**Problem to work on**
Render the lines of every item below as a JSON list of strings with one string per line. Skip blank lines, and leave the pictures out.

— Begin Material —

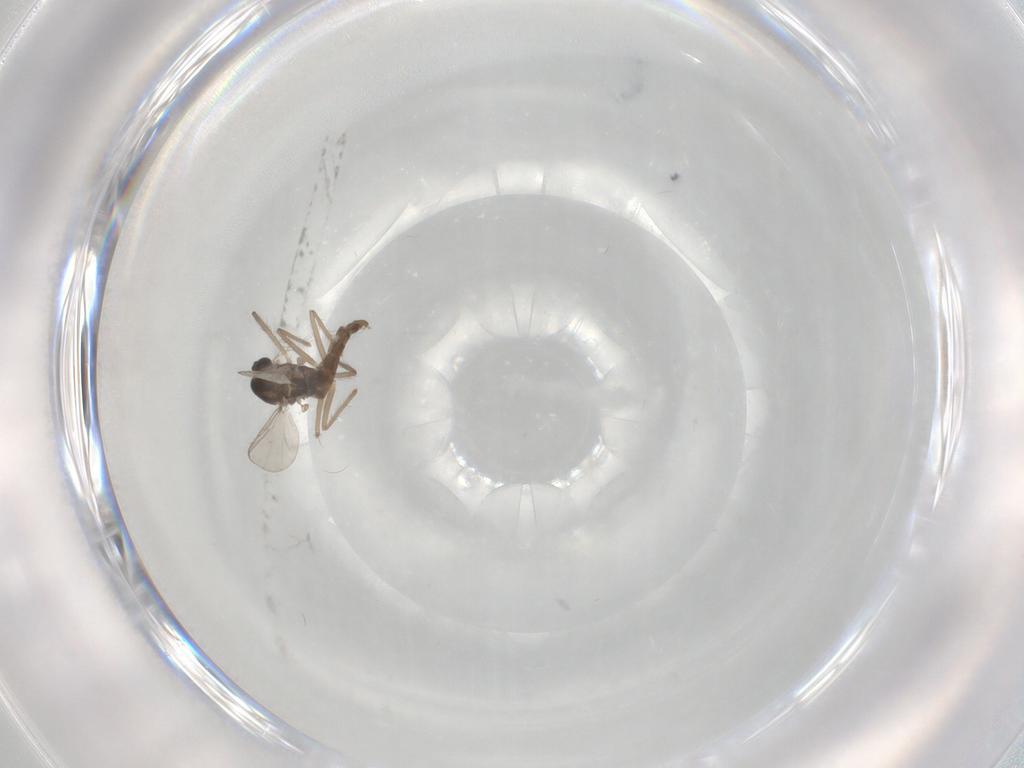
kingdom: Animalia
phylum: Arthropoda
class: Insecta
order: Diptera
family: Chironomidae
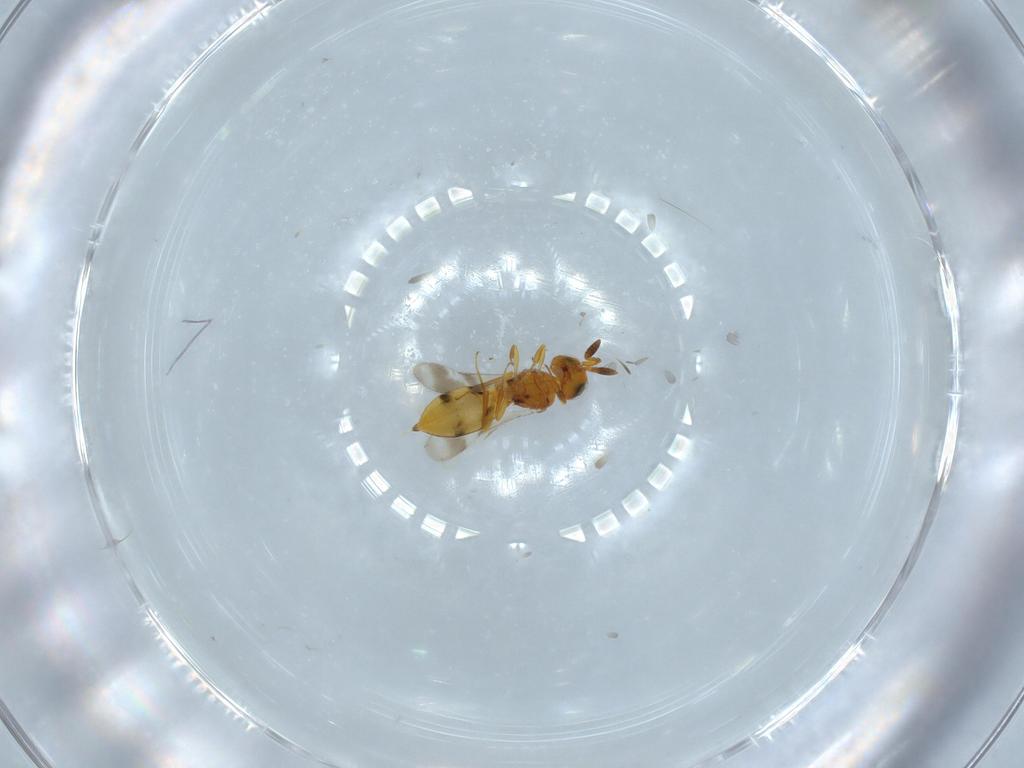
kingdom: Animalia
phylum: Arthropoda
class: Insecta
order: Hymenoptera
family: Scelionidae
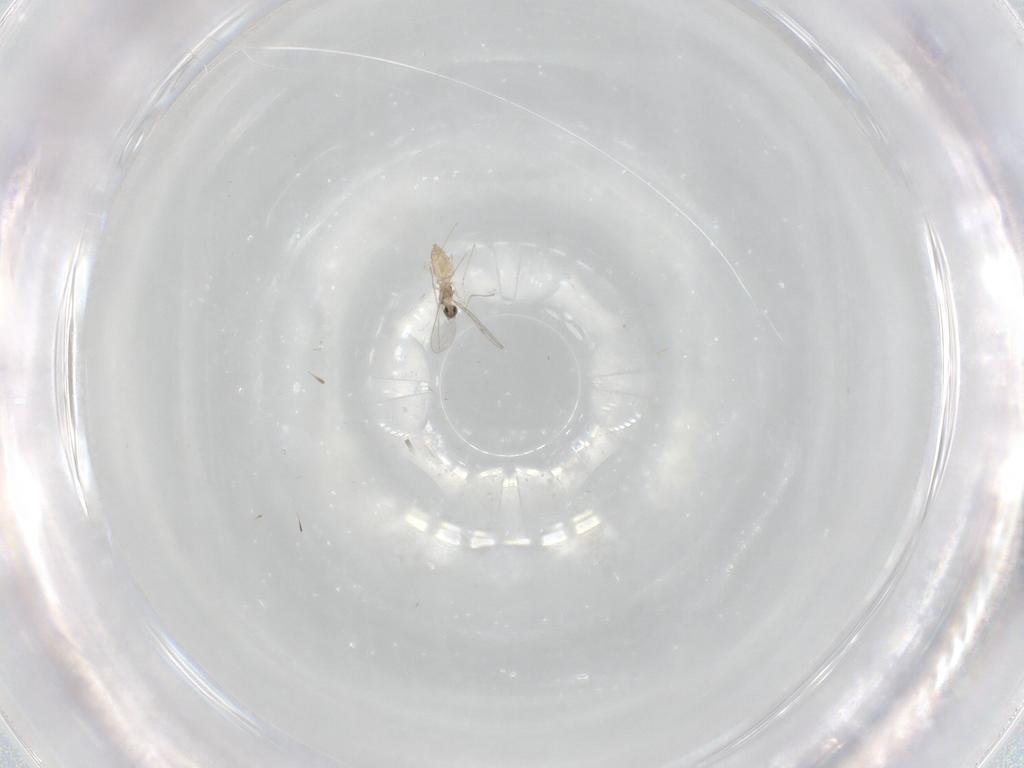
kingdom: Animalia
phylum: Arthropoda
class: Insecta
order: Diptera
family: Cecidomyiidae
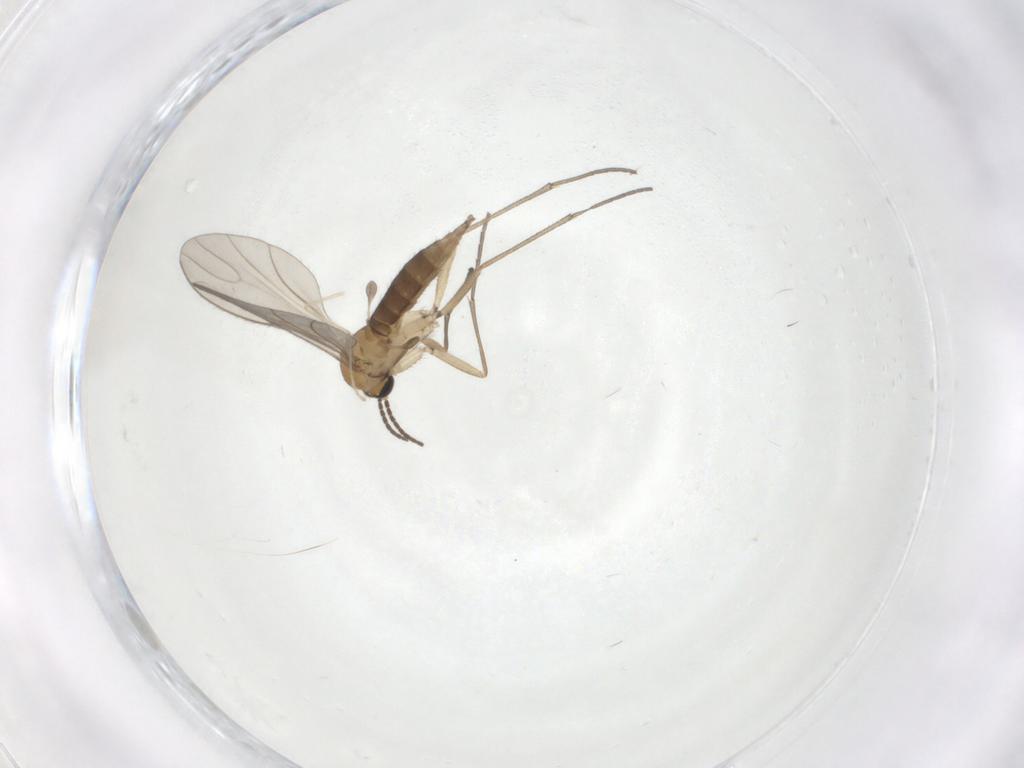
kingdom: Animalia
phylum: Arthropoda
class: Insecta
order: Diptera
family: Sciaridae
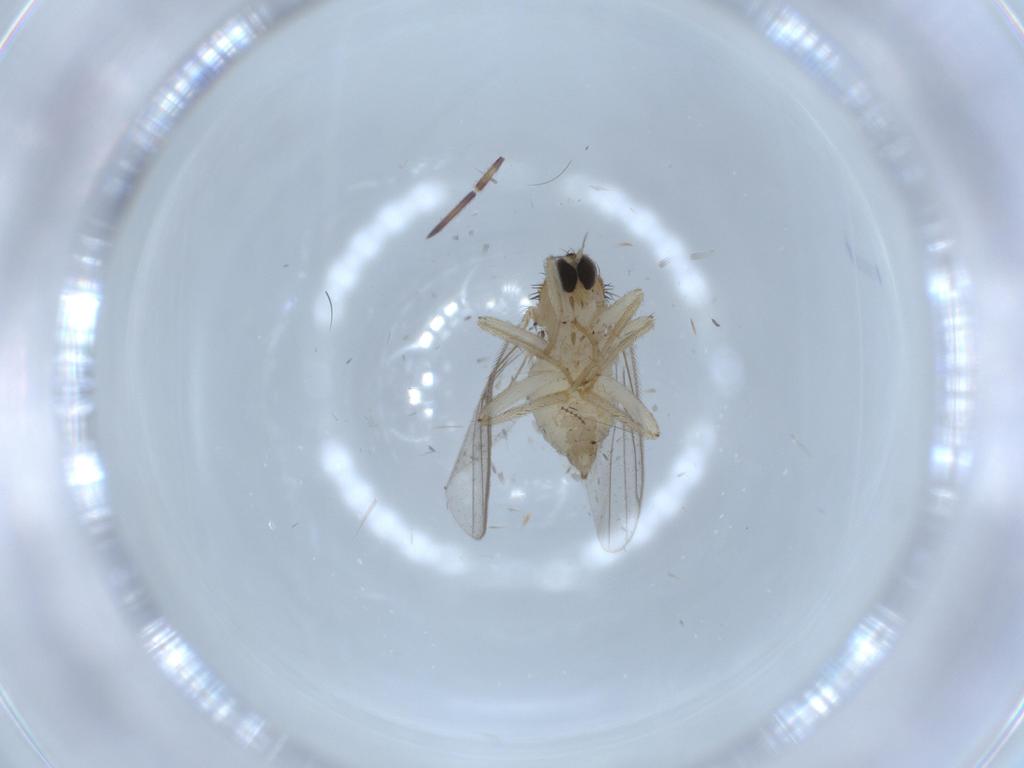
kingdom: Animalia
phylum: Arthropoda
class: Insecta
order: Diptera
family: Hybotidae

— End Material —

**Result of this exercise**
[
  "kingdom: Animalia",
  "phylum: Arthropoda",
  "class: Insecta",
  "order: Diptera",
  "family: Chironomidae",
  "kingdom: Animalia",
  "phylum: Arthropoda",
  "class: Insecta",
  "order: Hymenoptera",
  "family: Scelionidae",
  "kingdom: Animalia",
  "phylum: Arthropoda",
  "class: Insecta",
  "order: Diptera",
  "family: Cecidomyiidae",
  "kingdom: Animalia",
  "phylum: Arthropoda",
  "class: Insecta",
  "order: Diptera",
  "family: Sciaridae",
  "kingdom: Animalia",
  "phylum: Arthropoda",
  "class: Insecta",
  "order: Diptera",
  "family: Hybotidae"
]